The role of replication

Cassandra stores replicas on multiple nodes to ensure reliability and fault tolerance.

Cassandra delivers high availability for writing through its data replication strategy. Cassandra duplicates data on multiple peer nodes to ensure reliability and fault tolerance. Relational databases, on the other hand, typically structure tables to keep data duplication at a minimum. The relational database server has to do additional work to ensure data integrity across the tables. In Cassandra, maintaining integrity between related tables is not an issue. Cassandra tables are not related. Usually, Cassandra performs better on writes than relational databases.

About the write path

When a write occurs, Cassandra stores the data in a structure in memory, the memtable, and also appends writes to the commit log on disk, providing configurable durability.

The commit log receives every write made to a Cassandra node, and these durable writes survive permanently even after hardware failure.
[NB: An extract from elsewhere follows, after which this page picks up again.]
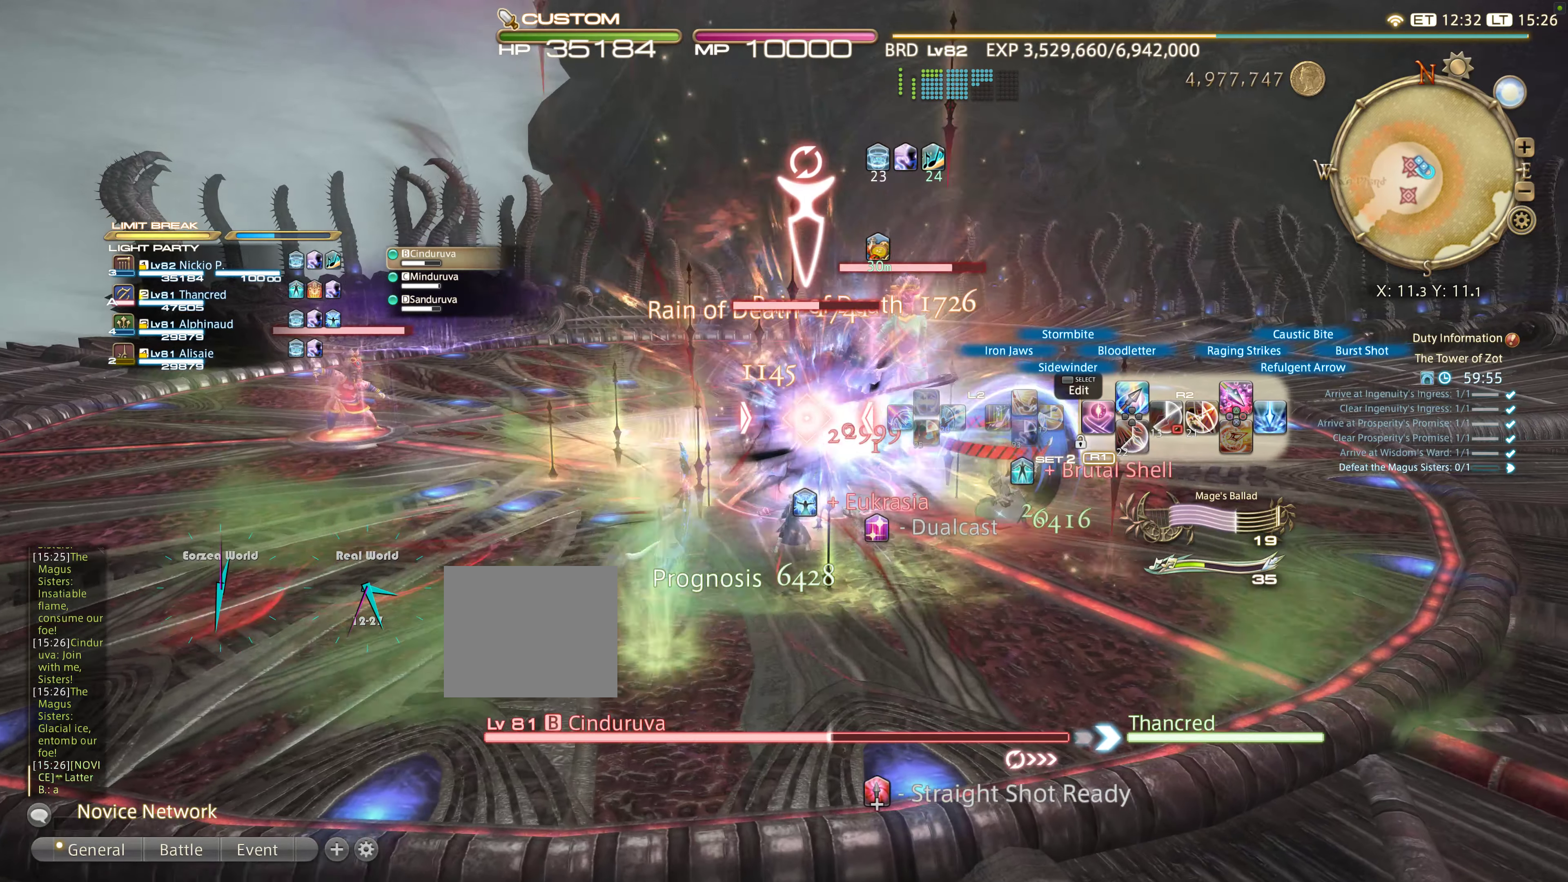
{"dt_ms": 500, "buttons": ["R2"], "left_stick": "left", "right_stick": "center", "events": [[50, "left_stick", "left"]]}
The more a table is used, the larger its memtable needs to be. Cassandra can dynamically allocate the right amount of memory for the memtable or you can manage the amount of memory being utilized yourself. When memtable contents exceed a configurable threshold , the memtable data, which includes indexes, is put in a queue to be flushed to disk. You can configure the length of the queue by changing memtable_flush_queue_size in the cassandra.yaml. If the data to be flushed exceeds the queue size, Cassandra blocks writes. The memtable data is flushed to SSTable on disk using sequential I/O. Data in the commit log is purged after its corresponding data in the memtable is flushed to the SSTable.

Memtables and SSTables are maintained per table. SSTables are immutable, not written to again after the memtable is flushed. Consequently, a row is typically stored across multiple SSTable files.

For each SSTable, Cassandra creates these in-memory structures:

Partition index
A list of primary keys and the start position of rows in the data file.
Partition summary
A subset of the partition index. By default 1 primary key out of every 128 is sampled.